Se, tuttavia, il contribuente ignorasse sia l’acconto dovuto sia la successiva comunicazione bonaria, allora la decadenza diventerebbe una prospettiva reale, non più evitabile.
Il confronto interpretativo e le possibili evoluzioni normative
L’impianto normativo delineato dal D.Lgs. 13/2024, insieme alle interpretazioni dell’Amministrazione, testimonia un approccio più dinamico rispetto al passato. Tuttavia, restano aperti alcuni interrogativi. Alcuni addetti ai lavori sollevano dubbi sulla coerenza di queste conclusioni con altre disposizioni, come l’articolo 20 del medesimo decreto, che regolano modalità e penalità relative agli acconti.

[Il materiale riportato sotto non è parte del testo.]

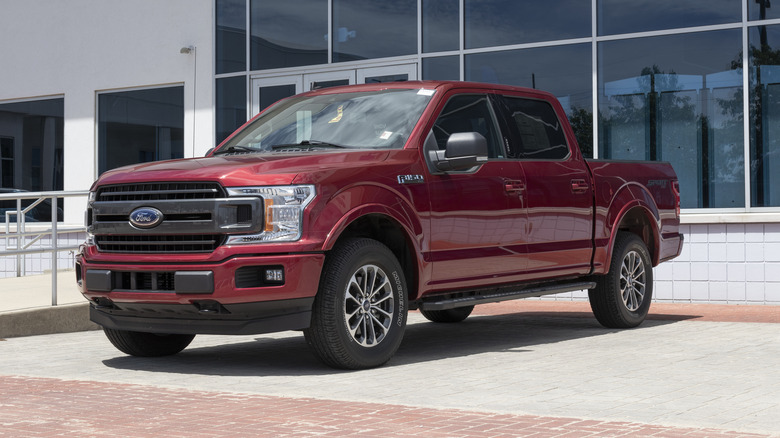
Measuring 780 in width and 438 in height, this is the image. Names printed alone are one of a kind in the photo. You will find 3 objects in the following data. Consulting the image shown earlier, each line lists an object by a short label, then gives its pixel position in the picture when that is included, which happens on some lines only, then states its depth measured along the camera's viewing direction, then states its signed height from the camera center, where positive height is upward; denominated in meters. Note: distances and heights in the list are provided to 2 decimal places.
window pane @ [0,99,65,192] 20.38 +1.49
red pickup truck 7.41 +0.03
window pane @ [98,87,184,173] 19.06 +1.70
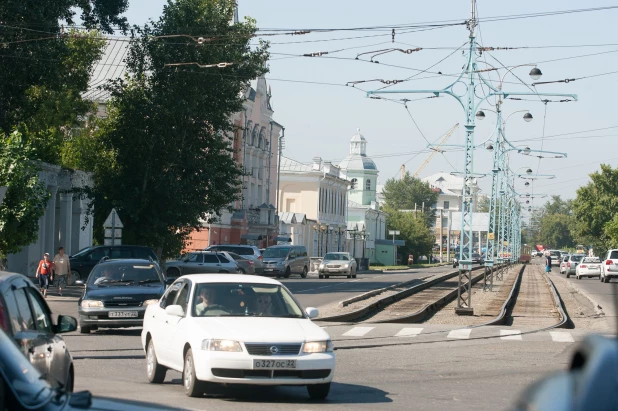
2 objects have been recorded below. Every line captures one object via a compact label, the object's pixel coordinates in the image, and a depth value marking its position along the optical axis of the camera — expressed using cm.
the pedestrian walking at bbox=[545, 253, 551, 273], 9103
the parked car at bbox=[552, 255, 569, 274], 8106
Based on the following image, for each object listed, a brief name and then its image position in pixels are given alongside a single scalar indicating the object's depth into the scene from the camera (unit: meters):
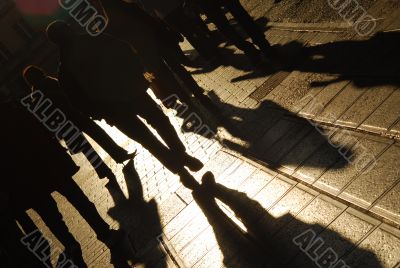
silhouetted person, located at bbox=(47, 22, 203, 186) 4.49
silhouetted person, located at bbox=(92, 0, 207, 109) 5.85
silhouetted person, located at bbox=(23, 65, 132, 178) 6.21
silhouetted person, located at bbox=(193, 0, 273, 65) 6.25
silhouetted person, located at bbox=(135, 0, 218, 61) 7.88
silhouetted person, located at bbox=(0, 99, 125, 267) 4.63
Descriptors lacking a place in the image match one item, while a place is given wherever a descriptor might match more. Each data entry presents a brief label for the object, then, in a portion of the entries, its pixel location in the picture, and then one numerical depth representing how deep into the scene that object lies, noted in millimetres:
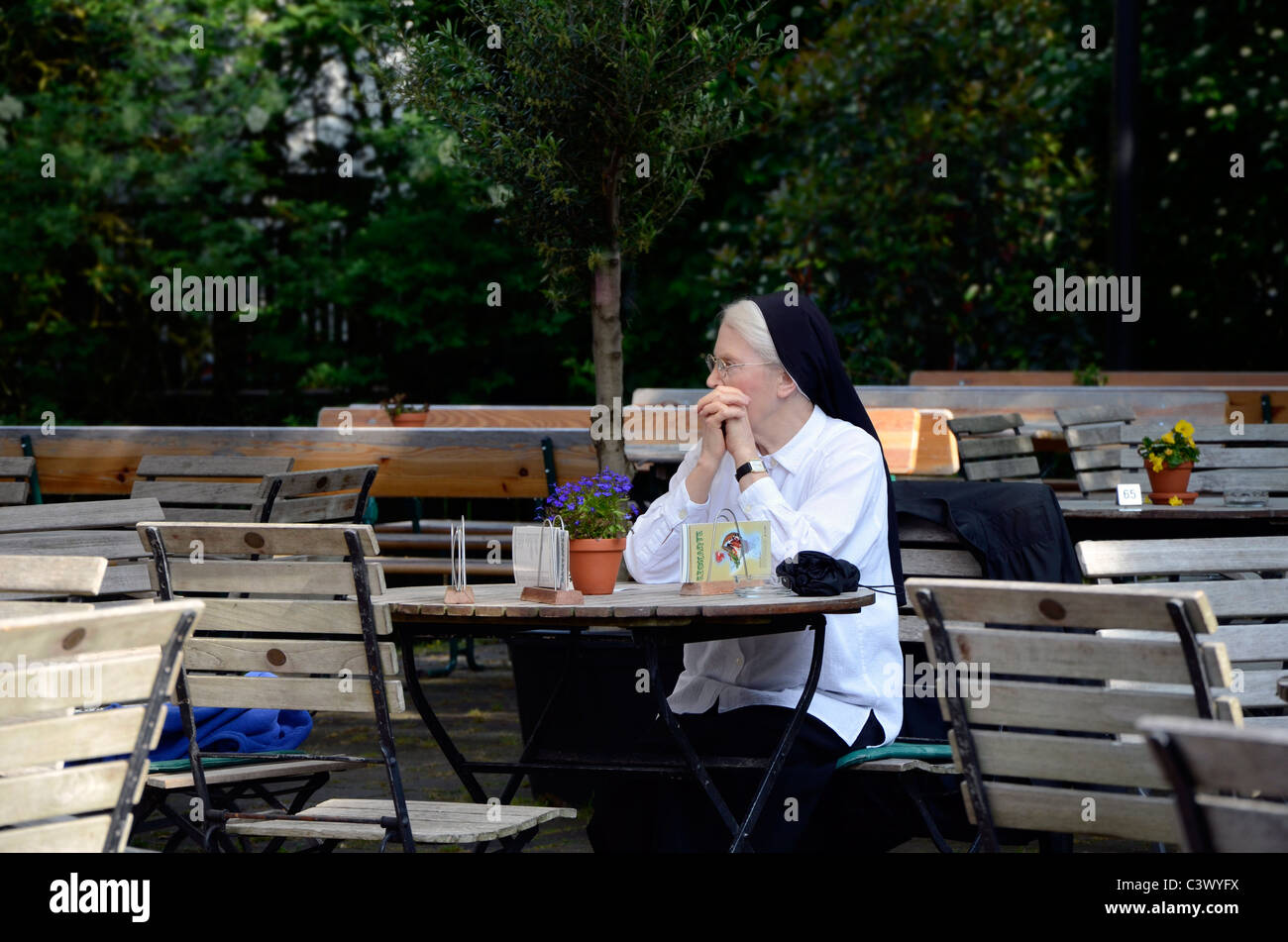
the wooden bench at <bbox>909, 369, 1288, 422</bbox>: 8148
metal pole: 10312
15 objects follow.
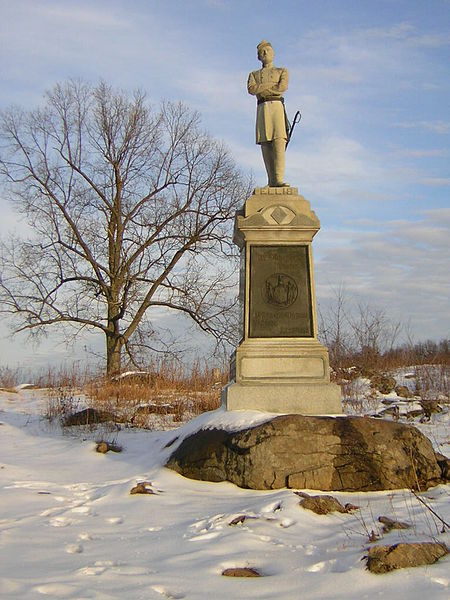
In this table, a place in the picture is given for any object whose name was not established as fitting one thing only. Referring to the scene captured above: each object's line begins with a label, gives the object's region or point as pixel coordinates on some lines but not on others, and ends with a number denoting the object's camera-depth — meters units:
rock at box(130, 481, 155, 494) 4.98
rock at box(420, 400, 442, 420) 9.48
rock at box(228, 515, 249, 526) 3.95
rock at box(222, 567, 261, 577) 2.94
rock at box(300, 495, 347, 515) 4.26
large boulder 5.20
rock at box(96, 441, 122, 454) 6.95
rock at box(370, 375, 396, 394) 12.09
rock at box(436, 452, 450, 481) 5.43
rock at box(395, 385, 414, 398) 11.65
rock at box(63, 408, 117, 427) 9.21
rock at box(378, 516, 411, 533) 3.63
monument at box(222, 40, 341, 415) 6.29
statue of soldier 7.47
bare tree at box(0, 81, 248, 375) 19.86
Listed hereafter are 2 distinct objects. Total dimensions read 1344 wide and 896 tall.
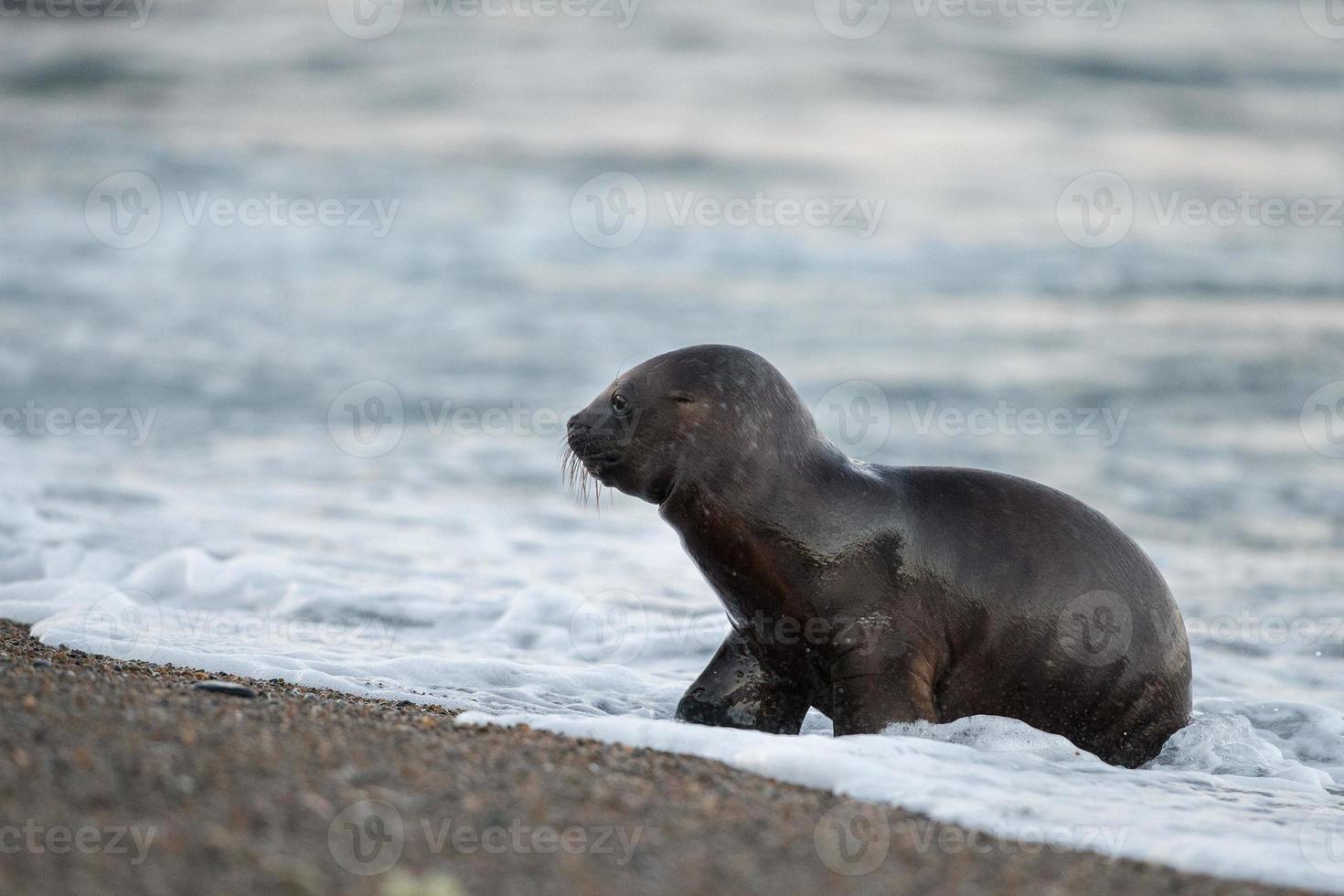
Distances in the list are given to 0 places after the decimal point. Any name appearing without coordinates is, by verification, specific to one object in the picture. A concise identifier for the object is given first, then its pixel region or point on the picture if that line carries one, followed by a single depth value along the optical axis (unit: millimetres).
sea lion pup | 10625
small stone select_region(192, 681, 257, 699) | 9883
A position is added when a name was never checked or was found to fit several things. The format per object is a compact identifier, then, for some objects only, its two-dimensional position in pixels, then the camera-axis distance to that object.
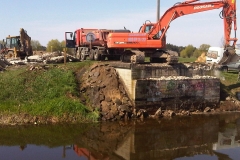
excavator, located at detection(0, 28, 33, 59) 26.08
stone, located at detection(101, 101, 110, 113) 15.48
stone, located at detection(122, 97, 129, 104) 15.88
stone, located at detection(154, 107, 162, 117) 16.19
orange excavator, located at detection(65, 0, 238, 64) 17.95
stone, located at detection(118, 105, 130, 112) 15.50
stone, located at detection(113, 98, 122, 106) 15.68
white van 26.15
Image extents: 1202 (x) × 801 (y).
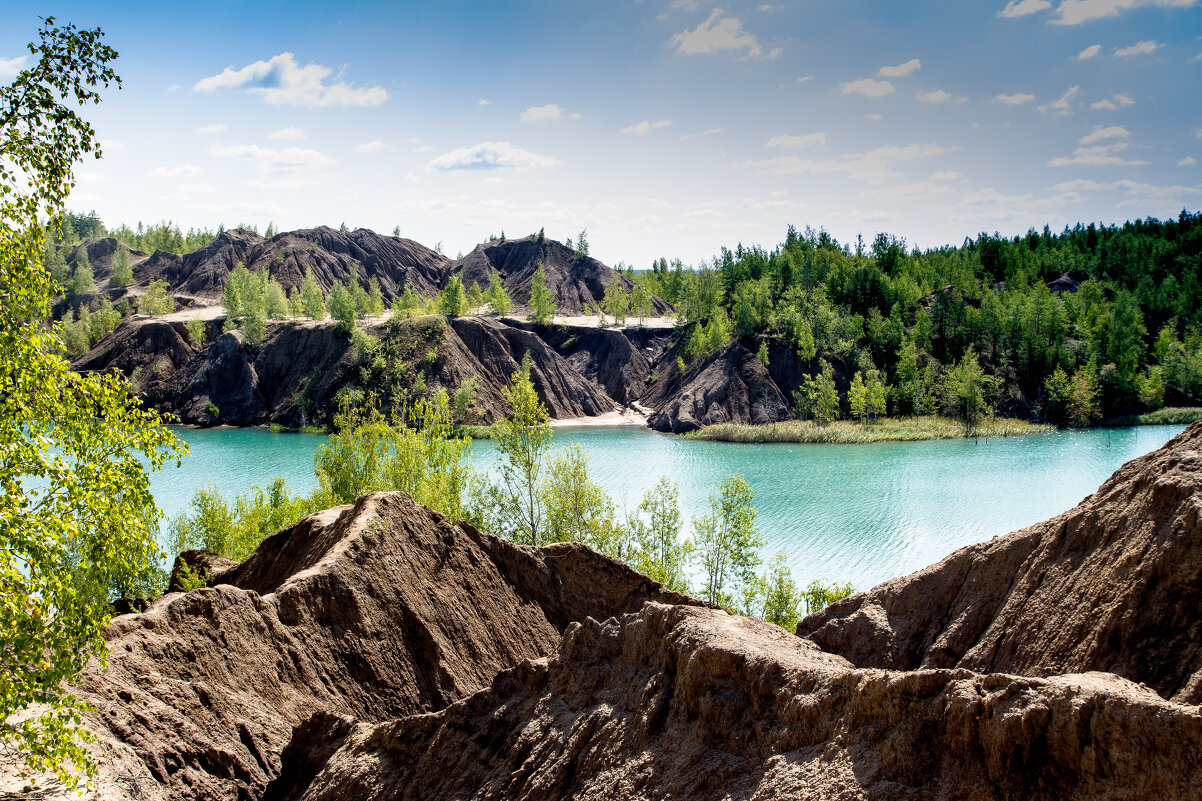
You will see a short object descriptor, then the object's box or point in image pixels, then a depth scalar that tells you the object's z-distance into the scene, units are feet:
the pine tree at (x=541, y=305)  424.87
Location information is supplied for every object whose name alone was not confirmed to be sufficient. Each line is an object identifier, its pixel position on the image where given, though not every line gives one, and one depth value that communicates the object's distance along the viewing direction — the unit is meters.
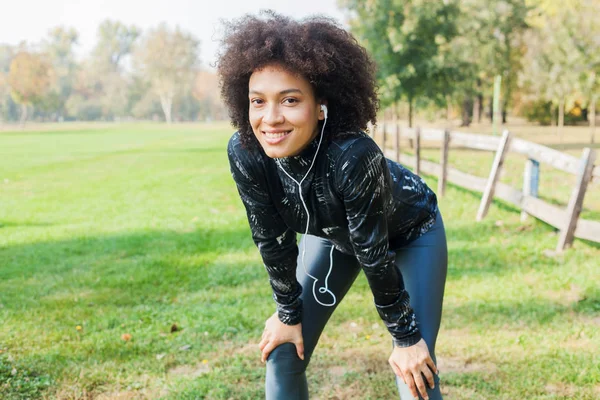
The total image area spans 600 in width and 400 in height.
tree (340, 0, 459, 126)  21.87
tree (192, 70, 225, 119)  102.69
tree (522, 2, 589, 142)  23.03
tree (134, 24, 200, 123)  90.38
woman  2.12
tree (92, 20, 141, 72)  116.44
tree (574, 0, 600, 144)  22.00
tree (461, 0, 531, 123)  37.62
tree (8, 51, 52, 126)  64.62
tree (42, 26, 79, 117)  93.38
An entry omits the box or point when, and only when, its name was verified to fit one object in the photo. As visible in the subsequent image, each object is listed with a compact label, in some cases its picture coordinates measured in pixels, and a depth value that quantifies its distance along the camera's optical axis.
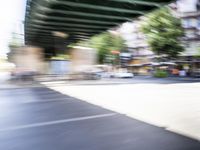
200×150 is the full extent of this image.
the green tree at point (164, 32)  41.00
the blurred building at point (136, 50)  60.52
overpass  8.72
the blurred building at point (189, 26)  48.80
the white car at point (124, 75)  43.69
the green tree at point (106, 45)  57.53
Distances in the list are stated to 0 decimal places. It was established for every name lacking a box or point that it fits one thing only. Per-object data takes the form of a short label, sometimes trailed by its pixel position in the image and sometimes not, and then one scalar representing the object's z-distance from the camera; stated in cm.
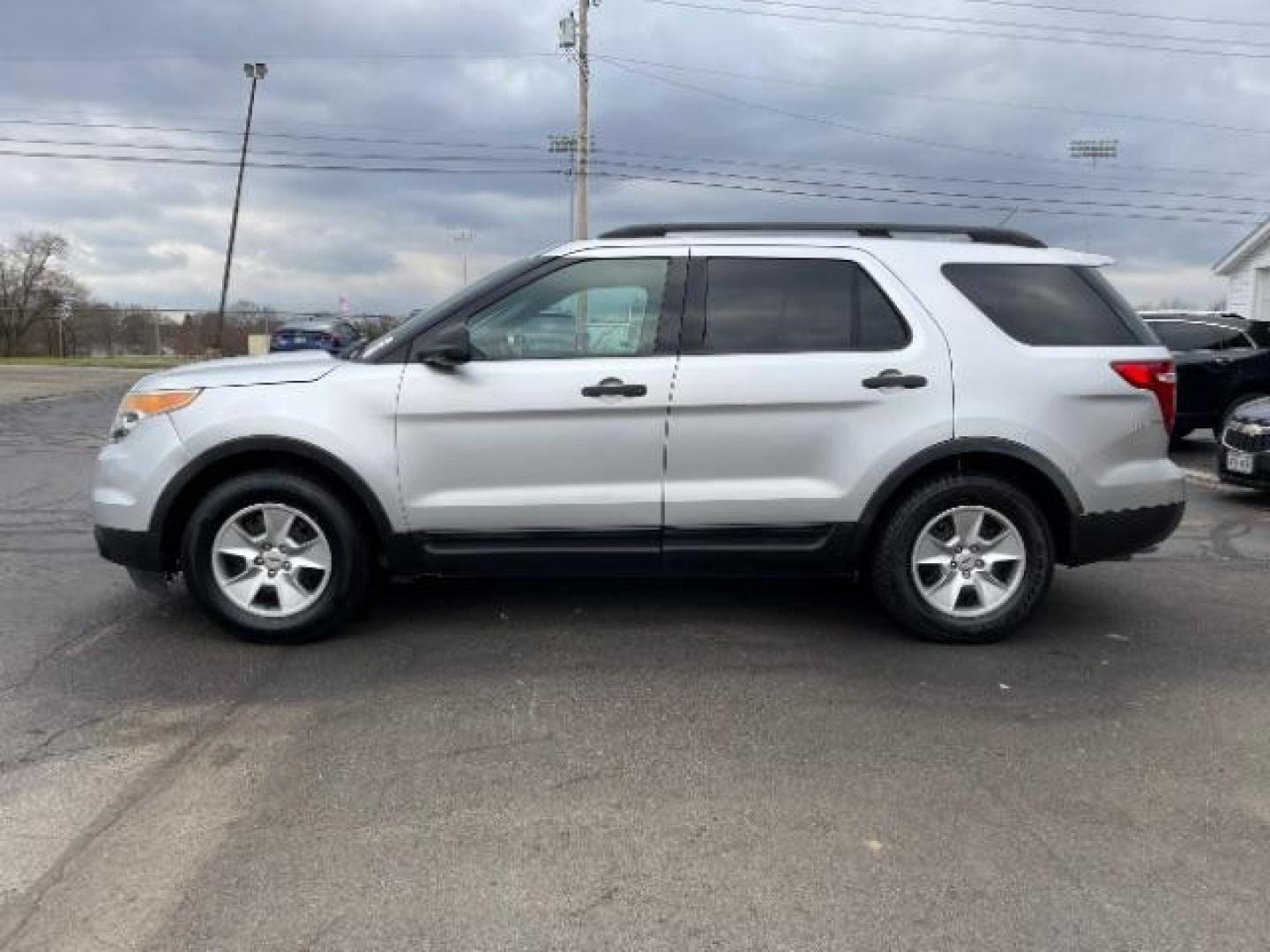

La presenza di interpretazioni differenti tra dottrina, prassi amministrativa e giurisprudenza futura non è esclusa, e sarà utile monitorare eventuali successivi interventi normativi, nonché pronunce degli organi giurisdizionali. Il risultato è un quadro in evoluzione, in cui il contribuente deve tenersi aggiornato con grande attenzione, pur potendo contare su strumenti, come il ravvedimento, in grado di mitigare gli effetti più severi delle omissioni iniziali.
Conclusione
La disciplina degli acconti relativi al concordato preventivo biennale diviene così un terreno di prova per verificare l’equilibrio tra flessibilità e rigore del sistema fiscale. La prospettiva che l’omesso versamento iniziale non determini immediatamente la decadenza dal regime concordato, ma che essa possa essere scongiurata da un successivo adempimento spontaneo o dall’adesione alle richieste di regolarizzazione dopo l’avviso bonario, rappresenta un punto di svolta importante. Questo approccio consente al contribuente di muoversi con maggiore sicurezza, senza tuttavia allentare l’esigenza di rispettare le norme e di assicurare all’Erario le entrate dovute.